Unlike Tradfi systems, blockchain-powered financial networks actually offer the underdog a significant and fair chance to rise. Even more so with advanced wealth-building protocols where the average user can make millions by investing alongside top asset managers.
The emerging social investing paradigm unlocks a merit-based environment where experienced investors and amateurs can mutually benefit. The former can monetize their battle-tested strategies, while the latter gain a stress-free path to profit.
It is also possible to create accessible wealth management systems that support a wide range of asset classes including meme coins, defi, NFT, RWA, etc. This will further democratize the space and open up financial opportunities that are only available to the wealthy elite.
No matter who or where they are, anyone can become financially free using blockchain-powered tools. Users are the biggest winners in this change. It is the embodiment of justice.
Finally, robust blockchain native infrastructure is the way to offset the potential negative impact of widespread institutional adoption. We will only fully reap the benefits of greater institutional participation when decentralized, community-driven systems are equally strong.

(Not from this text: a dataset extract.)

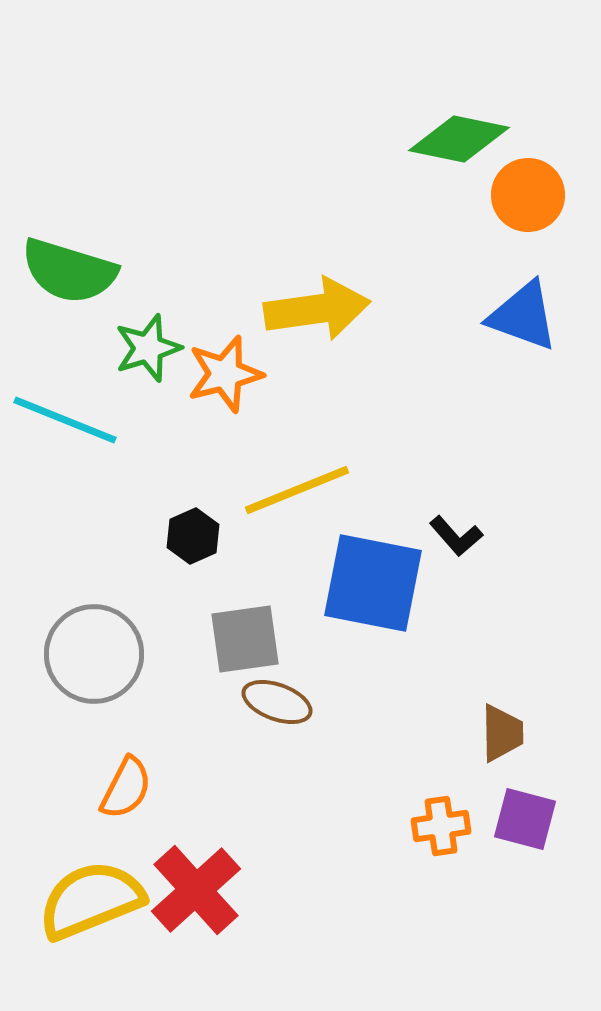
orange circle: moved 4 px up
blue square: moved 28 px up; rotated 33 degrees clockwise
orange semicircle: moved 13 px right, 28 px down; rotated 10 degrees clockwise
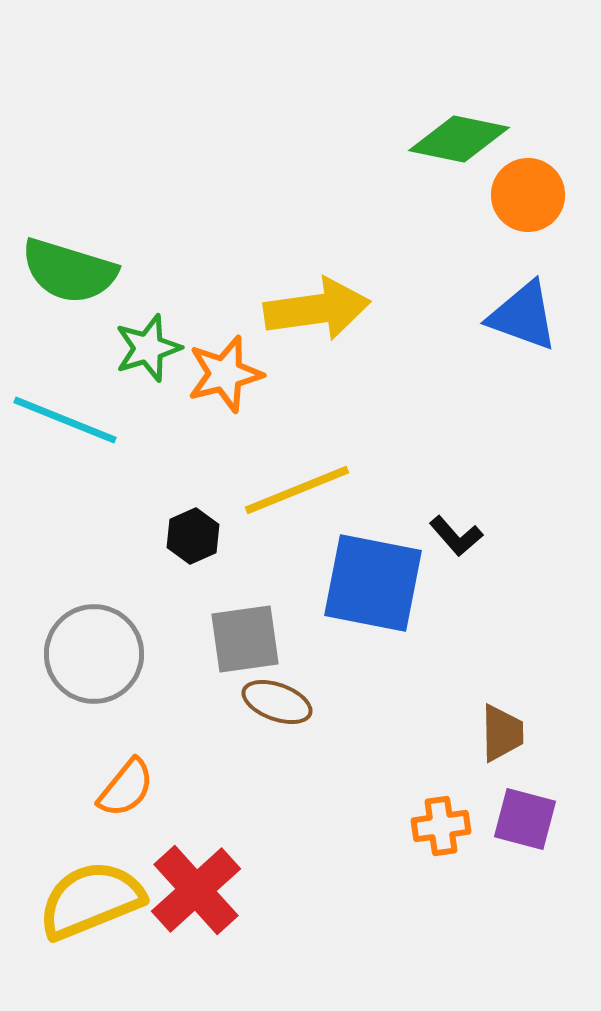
orange semicircle: rotated 12 degrees clockwise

This is a battle of narratives and perceptions where the fundamental voice of crypto needs to be heard louder than those who seek to misuse the technology for selfish gain. ETFs etc. can bring in new users and that’s great. But local protocols and their communities should set the standards. We shouldn’t repeat the historical mistake of exclusion.
Abdul Rafay Gadit
Abdul Rafay Gadit is the co-founder of Zignaly.com. He believes in a world where financial independence is a necessity, not a luxury. A former corporate banker who spent six years at Standard Chartered, Rafay is now fully committed to building Zignaly’s Layer-1 blockchain, ZIGChain. His mission is to unlock wealth creation opportunities for everyone. ZIGChain provides an infrastructure for developers to build protocols that can be used by fund managers and seamlessly accessed by the retail investor community.